Retail buyers, category management professionals, and assortment planners all need to manage SKU performance by juggling questions around SKU rationalization: what I don’t want, but is there? SKU introduction: what is not there but needs to? And finally, space allocation & localization: what is the right allocation for each store?
Next-Gen merchandising solutions offer several features and benefits:
Rapid strategy design and quantification
Retailers and CPG suppliers can design and run strategies, simulate outcomes, quantify that assortment strategy and execute the optimal scenario with rapidity like never before.
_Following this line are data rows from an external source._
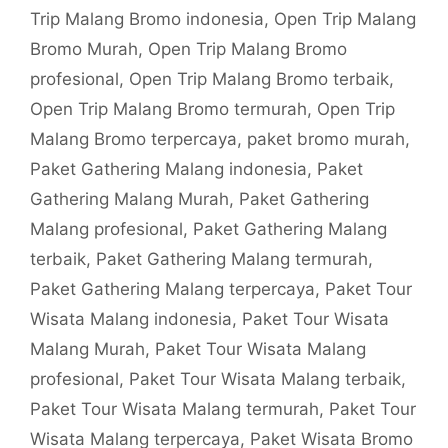
Trip Malang Bromo indonesia
,
Open Trip Malang
Bromo Murah
,
Open Trip Malang Bromo
profesional
,
Open Trip Malang Bromo terbaik
,
Open Trip Malang Bromo termurah
,
Open Trip
Malang Bromo terpercaya
,
paket bromo murah
,
Paket Gathering Malang indonesia
,
Paket
Gathering Malang Murah
,
Paket Gathering
Malang profesional
,
Paket Gathering Malang
terbaik
,
Paket Gathering Malang termurah
,
Paket Gathering Malang terpercaya
,
Paket Tour
Wisata Malang indonesia
,
Paket Tour Wisata
Malang Murah
,
Paket Tour Wisata Malang
profesional
,
Paket Tour Wisata Malang terbaik
,
Paket Tour Wisata Malang termurah
,
Paket Tour
Wisata Malang terpercaya
,
Paket Wisata Bromo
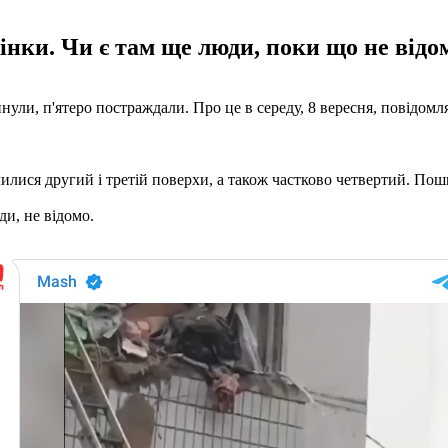
жінки. Чи є там ще люди, поки що не відо
нули, п'ятеро постраждали. Про це в середу, 8 вересня, повідомл
лилися другий і третій поверхи, а також частково четвертий. По
ди, не відомо.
Generate prescriptive actions
Next-Gen merchandising solutions offer the “best next action” to take based on assortment datasets, goals and constraints entered. These tools understand the uniqueness factor, that is, SKU substitutability and value to customers (“walk rate”), as well as the economic performance factor, that is, what is the total and local financial contribution at sales per week, per store level.
Ease of use
Another advantage of today’s next-gen AI tools is that you don’t have to be an IT or analytical guru to understand and use them. These are democratized tools that even non-technical users can use to make analytically robust decisions.
AI models are not emotional; they do not have built-in human biases from experience. They use data to generate recommendations, so retailers and CPG suppliers can reach their category goals faster and better.
The adoption of AI technology can solve many of the category management problems. It’s not merely a disconnection from what customers want or need. There’s also a disconnect between retailers and suppliers that prevents them from collaborating to achieve shared goals, such as making the supply chain more resilient to disruptions.
AI augmentation offers numerous opportunities to improve collaboration with the power of rapid scenario play, moving the joint business planning process (JPB) to a more “live and conversation” approach to merchandising planning. They make processing data faster, simpler, and more scalable with less room for human error.
Will your organization move forward to implement new AI solutions or continue to rely on broken processes for merchandising and category management? What is clear is that these new tools won’t merely produce a seachange for merchandisers and category managers. They can positively impact every aspect of company culture: from shoppers to operations to back-office and supply chains. Few investments promise tremendous returns for retailers. The only question is how long your company can wait to use these next-gen solutions for category management augmentation.